YOUR GOAL:
Update the material from its first line down to the line with "Hút bể phốt tại Hải Dương", changing "uy tín" to "chất lượng" and keeping everything else the same. Give back only those lines.
----- DATASET RECORDS
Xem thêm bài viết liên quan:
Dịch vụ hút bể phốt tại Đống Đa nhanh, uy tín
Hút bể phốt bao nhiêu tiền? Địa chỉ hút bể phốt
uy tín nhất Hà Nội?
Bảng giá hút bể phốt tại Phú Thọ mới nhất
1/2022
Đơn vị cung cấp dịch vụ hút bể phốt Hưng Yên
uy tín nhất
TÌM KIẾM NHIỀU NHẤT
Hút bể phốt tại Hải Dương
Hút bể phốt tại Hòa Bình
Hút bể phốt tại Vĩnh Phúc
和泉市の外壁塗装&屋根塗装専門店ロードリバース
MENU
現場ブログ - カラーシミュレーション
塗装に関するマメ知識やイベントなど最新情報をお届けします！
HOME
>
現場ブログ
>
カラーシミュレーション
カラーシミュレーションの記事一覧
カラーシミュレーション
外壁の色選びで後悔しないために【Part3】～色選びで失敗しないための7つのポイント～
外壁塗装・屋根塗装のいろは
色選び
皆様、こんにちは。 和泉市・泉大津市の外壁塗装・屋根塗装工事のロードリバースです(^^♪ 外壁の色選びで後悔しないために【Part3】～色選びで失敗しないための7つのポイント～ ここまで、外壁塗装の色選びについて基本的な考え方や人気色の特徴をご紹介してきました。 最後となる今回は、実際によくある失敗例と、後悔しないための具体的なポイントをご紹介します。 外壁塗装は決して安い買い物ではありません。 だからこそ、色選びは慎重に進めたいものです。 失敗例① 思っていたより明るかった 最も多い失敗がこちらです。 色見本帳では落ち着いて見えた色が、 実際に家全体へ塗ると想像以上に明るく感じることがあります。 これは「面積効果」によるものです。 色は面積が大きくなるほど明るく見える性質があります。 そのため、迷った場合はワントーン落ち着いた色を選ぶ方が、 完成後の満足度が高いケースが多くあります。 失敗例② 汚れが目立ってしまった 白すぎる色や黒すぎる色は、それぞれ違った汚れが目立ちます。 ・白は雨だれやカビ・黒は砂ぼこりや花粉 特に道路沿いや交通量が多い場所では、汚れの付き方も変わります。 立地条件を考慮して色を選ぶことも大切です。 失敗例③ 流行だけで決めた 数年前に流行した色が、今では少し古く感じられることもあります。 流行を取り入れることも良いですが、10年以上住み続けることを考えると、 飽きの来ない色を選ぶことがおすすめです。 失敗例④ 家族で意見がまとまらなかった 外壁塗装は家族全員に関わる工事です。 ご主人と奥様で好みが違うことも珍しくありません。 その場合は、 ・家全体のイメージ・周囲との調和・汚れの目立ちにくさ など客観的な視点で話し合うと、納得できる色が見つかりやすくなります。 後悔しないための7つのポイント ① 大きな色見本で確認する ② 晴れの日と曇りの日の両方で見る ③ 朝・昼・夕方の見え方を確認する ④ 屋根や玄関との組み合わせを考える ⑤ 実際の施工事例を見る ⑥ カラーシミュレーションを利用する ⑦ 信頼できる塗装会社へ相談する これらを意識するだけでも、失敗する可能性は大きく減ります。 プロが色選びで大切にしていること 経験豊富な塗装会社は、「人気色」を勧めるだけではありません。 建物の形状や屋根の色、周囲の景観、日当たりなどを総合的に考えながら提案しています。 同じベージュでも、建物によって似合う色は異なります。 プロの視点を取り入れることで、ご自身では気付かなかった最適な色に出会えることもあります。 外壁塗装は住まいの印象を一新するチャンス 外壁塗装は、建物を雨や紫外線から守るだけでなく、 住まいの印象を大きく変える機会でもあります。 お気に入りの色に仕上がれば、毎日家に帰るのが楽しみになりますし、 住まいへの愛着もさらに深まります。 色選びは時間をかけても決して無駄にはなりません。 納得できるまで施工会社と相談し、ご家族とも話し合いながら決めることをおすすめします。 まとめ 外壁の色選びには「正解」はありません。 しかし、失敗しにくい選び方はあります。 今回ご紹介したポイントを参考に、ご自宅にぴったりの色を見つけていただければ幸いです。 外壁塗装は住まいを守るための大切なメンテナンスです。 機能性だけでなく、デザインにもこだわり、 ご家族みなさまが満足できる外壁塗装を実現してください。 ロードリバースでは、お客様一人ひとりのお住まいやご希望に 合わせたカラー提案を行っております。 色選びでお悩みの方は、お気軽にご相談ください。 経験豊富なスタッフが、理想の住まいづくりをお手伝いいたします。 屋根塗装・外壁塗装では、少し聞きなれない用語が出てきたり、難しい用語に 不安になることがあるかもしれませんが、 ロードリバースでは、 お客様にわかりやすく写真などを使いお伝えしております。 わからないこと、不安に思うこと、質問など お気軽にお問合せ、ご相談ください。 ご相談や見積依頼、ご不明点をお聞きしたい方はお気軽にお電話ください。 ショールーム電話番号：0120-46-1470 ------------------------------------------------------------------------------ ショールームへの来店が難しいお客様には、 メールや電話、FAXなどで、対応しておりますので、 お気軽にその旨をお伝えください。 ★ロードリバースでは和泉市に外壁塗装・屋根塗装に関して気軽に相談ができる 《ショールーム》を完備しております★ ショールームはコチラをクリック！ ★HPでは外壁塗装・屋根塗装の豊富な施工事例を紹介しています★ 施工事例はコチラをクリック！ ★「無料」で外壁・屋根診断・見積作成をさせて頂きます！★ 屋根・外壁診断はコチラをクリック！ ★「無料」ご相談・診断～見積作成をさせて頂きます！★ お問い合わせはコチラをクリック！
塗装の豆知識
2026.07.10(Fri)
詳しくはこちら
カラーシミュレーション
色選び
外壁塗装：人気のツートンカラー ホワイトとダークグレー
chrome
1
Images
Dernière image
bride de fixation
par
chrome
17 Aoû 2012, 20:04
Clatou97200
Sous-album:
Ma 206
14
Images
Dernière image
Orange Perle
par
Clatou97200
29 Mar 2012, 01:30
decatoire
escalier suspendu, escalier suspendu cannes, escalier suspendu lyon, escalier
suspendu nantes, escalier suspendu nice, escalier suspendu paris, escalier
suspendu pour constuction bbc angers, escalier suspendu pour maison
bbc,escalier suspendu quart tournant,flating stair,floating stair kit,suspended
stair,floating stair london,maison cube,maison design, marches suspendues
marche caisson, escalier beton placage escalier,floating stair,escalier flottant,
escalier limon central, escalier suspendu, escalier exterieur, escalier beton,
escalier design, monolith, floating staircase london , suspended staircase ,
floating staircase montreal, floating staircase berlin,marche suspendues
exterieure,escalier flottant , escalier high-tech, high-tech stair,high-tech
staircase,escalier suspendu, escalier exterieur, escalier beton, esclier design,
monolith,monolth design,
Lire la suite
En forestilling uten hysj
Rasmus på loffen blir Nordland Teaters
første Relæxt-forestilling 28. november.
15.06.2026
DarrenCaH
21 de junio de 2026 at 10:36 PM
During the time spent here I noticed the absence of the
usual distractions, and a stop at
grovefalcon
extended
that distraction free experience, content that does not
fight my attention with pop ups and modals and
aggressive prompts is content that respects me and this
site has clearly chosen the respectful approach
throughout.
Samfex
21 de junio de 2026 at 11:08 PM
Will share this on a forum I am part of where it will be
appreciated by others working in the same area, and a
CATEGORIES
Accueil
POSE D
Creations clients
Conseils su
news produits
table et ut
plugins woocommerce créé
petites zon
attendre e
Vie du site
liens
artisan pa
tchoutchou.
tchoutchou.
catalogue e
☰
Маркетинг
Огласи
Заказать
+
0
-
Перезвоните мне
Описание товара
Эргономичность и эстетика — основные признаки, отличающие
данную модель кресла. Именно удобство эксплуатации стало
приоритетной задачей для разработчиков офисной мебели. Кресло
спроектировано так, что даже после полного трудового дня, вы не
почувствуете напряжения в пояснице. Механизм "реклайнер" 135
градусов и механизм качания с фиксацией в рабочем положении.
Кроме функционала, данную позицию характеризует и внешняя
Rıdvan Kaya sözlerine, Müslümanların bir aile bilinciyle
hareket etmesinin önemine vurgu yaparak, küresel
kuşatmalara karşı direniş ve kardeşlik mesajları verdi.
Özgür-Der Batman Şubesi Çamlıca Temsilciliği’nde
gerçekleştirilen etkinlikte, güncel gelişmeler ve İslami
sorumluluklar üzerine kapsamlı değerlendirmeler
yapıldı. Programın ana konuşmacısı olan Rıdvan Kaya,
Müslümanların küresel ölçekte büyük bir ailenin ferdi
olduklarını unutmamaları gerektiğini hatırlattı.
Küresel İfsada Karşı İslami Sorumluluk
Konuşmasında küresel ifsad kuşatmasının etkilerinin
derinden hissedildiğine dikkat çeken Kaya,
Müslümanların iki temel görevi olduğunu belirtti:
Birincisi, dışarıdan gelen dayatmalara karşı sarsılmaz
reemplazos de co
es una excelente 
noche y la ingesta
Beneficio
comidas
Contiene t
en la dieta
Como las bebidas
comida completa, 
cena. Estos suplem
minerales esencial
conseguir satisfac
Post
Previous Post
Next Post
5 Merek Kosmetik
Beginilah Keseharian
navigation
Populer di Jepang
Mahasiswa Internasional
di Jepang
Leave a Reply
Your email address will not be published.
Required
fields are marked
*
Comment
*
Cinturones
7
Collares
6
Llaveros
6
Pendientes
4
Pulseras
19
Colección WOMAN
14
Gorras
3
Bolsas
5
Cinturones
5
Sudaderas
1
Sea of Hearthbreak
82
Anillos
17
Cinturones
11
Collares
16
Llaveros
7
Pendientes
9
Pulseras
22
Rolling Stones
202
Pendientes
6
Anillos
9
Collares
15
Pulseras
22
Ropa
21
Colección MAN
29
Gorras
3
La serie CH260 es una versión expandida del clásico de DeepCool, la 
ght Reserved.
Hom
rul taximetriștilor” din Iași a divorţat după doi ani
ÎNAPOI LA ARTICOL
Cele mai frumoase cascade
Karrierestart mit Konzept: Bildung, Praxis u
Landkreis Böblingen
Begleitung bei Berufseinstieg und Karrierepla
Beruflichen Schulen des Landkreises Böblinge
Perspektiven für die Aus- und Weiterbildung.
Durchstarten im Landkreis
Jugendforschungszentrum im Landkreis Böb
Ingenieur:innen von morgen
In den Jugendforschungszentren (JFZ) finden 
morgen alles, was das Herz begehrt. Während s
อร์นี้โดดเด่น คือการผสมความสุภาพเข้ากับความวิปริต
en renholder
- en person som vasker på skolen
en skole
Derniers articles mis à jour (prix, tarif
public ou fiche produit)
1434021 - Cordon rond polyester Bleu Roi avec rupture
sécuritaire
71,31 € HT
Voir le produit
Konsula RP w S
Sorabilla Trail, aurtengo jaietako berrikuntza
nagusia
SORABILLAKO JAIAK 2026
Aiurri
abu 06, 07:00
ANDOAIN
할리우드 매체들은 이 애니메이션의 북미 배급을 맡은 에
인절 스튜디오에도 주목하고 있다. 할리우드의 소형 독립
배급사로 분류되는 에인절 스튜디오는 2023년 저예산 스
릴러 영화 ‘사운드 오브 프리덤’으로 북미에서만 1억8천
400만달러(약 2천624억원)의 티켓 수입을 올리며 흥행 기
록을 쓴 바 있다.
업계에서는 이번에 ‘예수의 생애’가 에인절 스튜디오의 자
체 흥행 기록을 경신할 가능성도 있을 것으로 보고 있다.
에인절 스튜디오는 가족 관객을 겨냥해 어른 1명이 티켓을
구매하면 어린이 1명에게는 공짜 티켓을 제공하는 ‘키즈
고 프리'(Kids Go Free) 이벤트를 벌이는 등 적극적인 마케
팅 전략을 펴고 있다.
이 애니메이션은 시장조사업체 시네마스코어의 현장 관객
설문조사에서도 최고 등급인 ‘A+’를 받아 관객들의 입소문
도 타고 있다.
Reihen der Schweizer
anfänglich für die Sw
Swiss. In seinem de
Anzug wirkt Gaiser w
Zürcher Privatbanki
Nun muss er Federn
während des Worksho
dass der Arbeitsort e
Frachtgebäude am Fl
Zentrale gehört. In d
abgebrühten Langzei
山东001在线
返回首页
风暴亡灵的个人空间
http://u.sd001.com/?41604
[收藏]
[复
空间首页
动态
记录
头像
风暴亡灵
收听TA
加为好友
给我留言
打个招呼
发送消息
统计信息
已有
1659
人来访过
----------
EXPECTED ANSWER:
Xem thêm bài viết liên quan:
Dịch vụ hút bể phốt tại Đống Đa nhanh, chất lượng
Hút bể phốt bao nhiêu tiền? Địa chỉ hút bể phốt
chất lượng nhất Hà Nội?
Bảng giá hút bể phốt tại Phú Thọ mới nhất
1/2022
Đơn vị cung cấp dịch vụ hút bể phốt Hưng Yên
chất lượng nhất
TÌM KIẾM NHIỀU NHẤT
Hút bể phốt tại Hải Dương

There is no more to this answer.